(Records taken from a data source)
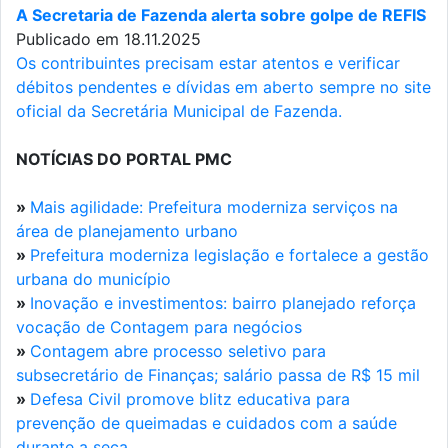
A Secretaria de Fazenda alerta sobre golpe de REFIS
Publicado em 18.11.2025
Os contribuintes precisam estar atentos e verificar
débitos pendentes e dívidas em aberto sempre no site
oficial da Secretária Municipal de Fazenda.
NOTÍCIAS DO PORTAL PMC
»
Mais agilidade: Prefeitura moderniza serviços na
área de planejamento urbano
»
Prefeitura moderniza legislação e fortalece a gestão
urbana do município
»
Inovação e investimentos: bairro planejado reforça
vocação de Contagem para negócios
»
Contagem abre processo seletivo para
subsecretário de Finanças; salário passa de R$ 15 mil
»
Defesa Civil promove blitz educativa para
prevenção de queimadas e cuidados com a saúde
durante a seca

Task directions —
Write out the text of the items again, swapping "Prefeitura" for "Prefeitura Municipal" wherever it appears and keeping everything else the same. Omit the pictures.

Written answer —
A Secretaria de Fazenda alerta sobre golpe de REFIS
Publicado em 18.11.2025
Os contribuintes precisam estar atentos e verificar
débitos pendentes e dívidas em aberto sempre no site
oficial da Secretária Municipal de Fazenda.
NOTÍCIAS DO PORTAL PMC
»
Mais agilidade: Prefeitura Municipal moderniza serviços na
área de planejamento urbano
»
Prefeitura Municipal moderniza legislação e fortalece a gestão
urbana do município
»
Inovação e investimentos: bairro planejado reforça
vocação de Contagem para negócios
»
Contagem abre processo seletivo para
subsecretário de Finanças; salário passa de R$ 15 mil
»
Defesa Civil promove blitz educativa para
prevenção de queimadas e cuidados com a saúde
durante a seca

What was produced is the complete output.